Yuki is in the Gene Regulation, Epigenomics and Transcriptomics home area of the MBIDP.  She received a B.A. and an M.A. in Molecular Biology and Biochemistry from Wesleyan University.  She joined the CMB training program in 2019. 

Mentor: Dr. Luis de la Torre-Ubieta

Research project:

The molecular mechanisms underlying human corticogenesis are not well characterized, but critically important to understanding the development of our complex cognitive abilities and how the dysregulation of these mechanisms can lead to intellectual impairment and neuropsychological disease. Of particular interest is how neocortical progenitor cells progress into various cell fate lineages without the guidance of sequence-templated changes. The activity of cis-regulatory elements and their corresponding transcription factors (TFs) are thought to play a pivotal role in modulating the transcriptional programs that drive corticogenesis. Further, changes in chromatin conformation are required to bring distal enhancers into physical proximity with their corresponding promoters, and these regulatory elements provide binding sites for TFs.

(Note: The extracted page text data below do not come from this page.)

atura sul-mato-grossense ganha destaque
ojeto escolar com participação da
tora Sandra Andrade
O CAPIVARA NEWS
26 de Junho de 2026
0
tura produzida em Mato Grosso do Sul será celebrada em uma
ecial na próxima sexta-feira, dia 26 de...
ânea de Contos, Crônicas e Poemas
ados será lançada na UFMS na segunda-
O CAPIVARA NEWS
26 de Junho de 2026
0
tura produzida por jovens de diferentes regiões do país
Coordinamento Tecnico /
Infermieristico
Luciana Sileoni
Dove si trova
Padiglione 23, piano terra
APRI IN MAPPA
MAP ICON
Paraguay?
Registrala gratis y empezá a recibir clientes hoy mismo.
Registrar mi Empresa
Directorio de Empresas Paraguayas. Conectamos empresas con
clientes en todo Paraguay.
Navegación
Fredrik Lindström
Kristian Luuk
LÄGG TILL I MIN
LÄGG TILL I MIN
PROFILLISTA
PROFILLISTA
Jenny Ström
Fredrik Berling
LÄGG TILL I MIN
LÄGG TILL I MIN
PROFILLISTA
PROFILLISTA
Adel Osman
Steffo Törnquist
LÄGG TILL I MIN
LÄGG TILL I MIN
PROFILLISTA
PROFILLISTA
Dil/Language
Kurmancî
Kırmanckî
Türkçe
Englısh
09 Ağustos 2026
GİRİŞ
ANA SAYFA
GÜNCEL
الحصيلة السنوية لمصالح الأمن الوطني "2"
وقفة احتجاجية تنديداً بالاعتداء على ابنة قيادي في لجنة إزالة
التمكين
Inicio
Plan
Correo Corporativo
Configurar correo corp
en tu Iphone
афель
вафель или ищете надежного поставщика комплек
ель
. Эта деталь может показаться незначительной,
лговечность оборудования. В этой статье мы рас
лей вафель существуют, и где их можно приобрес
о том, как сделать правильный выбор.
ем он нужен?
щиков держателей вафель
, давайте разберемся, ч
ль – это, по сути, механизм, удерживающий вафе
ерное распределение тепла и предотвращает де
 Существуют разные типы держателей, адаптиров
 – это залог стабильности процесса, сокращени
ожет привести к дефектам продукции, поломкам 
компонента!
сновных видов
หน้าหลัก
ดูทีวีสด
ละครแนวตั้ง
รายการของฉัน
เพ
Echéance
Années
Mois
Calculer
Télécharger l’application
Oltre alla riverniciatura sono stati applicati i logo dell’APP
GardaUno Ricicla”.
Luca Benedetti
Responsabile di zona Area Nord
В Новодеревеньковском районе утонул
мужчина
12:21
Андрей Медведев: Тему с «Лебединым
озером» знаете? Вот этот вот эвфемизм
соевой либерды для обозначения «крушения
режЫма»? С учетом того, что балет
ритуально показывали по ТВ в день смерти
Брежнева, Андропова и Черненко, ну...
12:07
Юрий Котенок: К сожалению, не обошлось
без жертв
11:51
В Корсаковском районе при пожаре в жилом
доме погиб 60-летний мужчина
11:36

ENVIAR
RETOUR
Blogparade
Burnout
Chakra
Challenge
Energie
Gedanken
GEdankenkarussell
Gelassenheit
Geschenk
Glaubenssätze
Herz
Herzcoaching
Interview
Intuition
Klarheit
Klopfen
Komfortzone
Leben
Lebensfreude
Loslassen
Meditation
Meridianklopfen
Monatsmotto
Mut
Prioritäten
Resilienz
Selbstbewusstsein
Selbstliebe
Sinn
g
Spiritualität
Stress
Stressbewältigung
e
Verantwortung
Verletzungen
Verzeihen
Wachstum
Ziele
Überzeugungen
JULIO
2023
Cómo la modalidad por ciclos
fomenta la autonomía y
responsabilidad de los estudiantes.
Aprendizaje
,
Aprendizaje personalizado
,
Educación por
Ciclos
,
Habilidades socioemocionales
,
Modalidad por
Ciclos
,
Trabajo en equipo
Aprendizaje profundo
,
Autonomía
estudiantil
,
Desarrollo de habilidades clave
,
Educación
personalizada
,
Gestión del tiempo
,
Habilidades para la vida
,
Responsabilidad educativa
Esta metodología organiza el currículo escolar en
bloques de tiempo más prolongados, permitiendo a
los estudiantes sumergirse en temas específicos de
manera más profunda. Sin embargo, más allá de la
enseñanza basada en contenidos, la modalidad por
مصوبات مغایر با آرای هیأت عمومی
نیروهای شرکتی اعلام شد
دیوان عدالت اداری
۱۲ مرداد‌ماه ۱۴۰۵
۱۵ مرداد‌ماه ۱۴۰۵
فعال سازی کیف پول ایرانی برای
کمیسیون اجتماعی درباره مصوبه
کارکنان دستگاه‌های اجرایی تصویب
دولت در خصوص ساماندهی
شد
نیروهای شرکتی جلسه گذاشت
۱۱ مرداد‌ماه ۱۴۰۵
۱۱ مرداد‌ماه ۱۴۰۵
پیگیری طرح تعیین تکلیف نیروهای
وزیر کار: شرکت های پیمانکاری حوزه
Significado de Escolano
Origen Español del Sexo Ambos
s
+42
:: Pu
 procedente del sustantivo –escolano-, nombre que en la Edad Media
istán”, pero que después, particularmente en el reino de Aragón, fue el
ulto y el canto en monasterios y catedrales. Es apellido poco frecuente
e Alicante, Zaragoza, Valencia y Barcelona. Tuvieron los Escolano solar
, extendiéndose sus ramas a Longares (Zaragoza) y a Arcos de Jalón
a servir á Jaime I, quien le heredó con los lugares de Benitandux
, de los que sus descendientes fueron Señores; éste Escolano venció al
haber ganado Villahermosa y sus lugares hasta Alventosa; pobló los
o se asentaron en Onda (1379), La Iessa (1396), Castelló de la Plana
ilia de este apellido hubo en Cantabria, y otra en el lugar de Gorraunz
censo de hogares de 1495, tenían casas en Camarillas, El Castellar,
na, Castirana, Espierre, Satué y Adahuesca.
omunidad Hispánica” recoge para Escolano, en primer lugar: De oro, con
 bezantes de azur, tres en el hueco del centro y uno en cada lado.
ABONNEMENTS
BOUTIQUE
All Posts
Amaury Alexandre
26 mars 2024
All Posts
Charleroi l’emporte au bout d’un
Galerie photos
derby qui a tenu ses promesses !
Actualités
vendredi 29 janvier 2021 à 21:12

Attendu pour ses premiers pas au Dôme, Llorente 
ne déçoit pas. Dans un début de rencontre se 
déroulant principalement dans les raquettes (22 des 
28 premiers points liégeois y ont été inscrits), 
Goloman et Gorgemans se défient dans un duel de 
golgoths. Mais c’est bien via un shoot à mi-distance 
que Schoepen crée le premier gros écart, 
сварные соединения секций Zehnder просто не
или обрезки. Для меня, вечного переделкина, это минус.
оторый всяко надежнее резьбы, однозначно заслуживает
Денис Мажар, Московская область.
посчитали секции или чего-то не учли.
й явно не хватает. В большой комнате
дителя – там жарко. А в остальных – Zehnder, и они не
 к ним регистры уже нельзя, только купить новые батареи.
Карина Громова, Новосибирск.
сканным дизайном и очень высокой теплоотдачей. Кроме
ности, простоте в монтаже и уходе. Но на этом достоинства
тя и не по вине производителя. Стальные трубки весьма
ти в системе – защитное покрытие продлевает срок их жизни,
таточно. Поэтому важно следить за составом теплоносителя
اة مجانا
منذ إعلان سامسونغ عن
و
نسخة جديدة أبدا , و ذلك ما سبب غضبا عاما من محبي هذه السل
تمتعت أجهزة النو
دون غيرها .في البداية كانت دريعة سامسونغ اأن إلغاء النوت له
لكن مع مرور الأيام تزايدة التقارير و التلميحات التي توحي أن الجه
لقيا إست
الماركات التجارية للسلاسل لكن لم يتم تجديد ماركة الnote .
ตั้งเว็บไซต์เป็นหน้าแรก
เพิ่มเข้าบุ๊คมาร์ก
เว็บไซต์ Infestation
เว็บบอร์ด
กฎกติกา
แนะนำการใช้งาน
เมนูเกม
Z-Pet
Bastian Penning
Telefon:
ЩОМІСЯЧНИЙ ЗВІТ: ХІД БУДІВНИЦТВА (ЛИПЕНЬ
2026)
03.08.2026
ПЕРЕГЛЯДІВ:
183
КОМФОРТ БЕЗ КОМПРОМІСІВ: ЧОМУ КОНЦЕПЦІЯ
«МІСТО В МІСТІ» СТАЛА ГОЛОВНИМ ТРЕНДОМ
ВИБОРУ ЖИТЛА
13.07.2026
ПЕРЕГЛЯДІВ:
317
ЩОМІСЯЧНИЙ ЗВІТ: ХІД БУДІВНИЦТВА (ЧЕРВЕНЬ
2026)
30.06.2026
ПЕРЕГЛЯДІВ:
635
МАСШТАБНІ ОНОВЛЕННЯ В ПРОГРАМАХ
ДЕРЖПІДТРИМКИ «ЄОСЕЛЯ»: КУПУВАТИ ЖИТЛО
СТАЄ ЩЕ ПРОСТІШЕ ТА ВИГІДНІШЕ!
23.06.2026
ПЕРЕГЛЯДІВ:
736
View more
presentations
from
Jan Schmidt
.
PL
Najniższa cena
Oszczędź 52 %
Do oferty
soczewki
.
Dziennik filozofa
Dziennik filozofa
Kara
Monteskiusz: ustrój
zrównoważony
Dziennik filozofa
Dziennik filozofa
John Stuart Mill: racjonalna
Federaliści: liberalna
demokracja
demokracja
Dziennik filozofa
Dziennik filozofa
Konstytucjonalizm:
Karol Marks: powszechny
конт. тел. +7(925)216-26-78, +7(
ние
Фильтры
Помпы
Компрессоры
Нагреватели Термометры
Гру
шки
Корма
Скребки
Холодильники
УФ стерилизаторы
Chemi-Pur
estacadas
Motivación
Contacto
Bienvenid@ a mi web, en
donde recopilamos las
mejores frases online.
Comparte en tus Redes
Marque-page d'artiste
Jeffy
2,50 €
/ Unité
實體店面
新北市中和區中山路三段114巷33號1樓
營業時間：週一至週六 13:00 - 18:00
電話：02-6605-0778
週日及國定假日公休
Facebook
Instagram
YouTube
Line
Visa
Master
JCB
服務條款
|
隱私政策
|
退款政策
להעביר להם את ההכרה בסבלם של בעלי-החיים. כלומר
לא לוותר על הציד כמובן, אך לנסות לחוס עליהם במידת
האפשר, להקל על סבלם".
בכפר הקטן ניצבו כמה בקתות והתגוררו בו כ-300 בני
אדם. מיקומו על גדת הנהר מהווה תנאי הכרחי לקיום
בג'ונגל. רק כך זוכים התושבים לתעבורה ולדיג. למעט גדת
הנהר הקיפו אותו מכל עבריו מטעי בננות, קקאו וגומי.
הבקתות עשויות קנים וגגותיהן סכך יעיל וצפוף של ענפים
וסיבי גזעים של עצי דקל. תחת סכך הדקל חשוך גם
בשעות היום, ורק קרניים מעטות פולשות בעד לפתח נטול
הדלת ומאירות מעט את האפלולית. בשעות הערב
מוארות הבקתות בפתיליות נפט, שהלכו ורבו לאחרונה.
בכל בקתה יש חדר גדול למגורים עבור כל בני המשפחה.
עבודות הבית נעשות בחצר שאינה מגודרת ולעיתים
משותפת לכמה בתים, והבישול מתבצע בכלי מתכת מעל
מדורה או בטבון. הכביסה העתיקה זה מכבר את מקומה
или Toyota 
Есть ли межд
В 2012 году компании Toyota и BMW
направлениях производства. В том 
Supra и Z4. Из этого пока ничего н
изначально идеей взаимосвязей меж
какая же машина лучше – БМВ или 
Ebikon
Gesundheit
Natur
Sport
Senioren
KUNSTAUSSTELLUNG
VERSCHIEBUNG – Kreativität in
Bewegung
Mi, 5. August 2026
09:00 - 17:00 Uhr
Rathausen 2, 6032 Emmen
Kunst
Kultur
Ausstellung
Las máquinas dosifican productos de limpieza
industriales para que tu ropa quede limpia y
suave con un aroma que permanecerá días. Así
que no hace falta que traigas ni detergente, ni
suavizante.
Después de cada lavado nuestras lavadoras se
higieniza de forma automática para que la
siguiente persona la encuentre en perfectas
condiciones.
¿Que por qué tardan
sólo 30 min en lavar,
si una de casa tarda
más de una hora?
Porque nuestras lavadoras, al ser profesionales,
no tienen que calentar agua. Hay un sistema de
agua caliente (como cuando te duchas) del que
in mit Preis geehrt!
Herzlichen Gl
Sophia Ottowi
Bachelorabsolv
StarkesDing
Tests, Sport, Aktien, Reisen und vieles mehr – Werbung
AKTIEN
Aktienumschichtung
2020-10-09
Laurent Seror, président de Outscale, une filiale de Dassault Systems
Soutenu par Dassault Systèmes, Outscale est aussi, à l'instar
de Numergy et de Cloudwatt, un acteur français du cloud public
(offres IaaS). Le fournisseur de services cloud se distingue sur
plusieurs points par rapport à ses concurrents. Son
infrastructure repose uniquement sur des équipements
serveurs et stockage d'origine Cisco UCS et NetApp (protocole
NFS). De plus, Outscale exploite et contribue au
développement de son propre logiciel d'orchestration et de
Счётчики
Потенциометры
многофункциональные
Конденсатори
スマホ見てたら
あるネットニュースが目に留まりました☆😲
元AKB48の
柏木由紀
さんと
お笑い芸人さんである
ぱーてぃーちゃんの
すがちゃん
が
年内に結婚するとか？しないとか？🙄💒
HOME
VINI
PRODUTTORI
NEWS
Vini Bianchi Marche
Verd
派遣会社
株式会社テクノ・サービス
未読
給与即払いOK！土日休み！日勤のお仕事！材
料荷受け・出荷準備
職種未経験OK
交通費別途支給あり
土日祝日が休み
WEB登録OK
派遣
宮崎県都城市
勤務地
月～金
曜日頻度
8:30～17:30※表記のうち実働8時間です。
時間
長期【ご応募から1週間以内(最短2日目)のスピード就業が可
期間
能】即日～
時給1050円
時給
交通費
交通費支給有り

A previous lab effort to profile transcriptional programs that are differentially expressed across neocortical cell types identified several TFs that are enriched in radial glia-progenitor cells that are located in the germinal zone (GZ) of the neocortex and mature into cortical plate (CP) neurons. Laminae-specific expression of these TFs suggests participation in corticogenesis; additionally, we have discovered putative enhancers of these TFs that display differential accessibility between GZ neural progenitors and CP neurons. These studies collectively lead to my hypothesis that the modulation of specific TF activities by distal enhancers and chromatin remodelers contributes to proper neural development, and by extension, that TF-related dysregulation of corticogenesis can lead to neurological disorders. I am using CRISPR-interfernence to disrupt chromatin structure at candidate cis-regulatory regions in human neural progenitor cells, and various high-resolution genomic tools to study consequential changes in the interplay between chromatin accessibility (ATAC-seq), chromatin conformation (Hi-C), transcription (scRNA-seq), and chromatin remodeler binding (ChIP-seq) that may impede neocortical deveopment. These methods will allow me to comprehensively explore the relationship between genome organization and gene regulation, and apply these findings to elucidate the epigenetic mechanisms that orchestrate human brain development.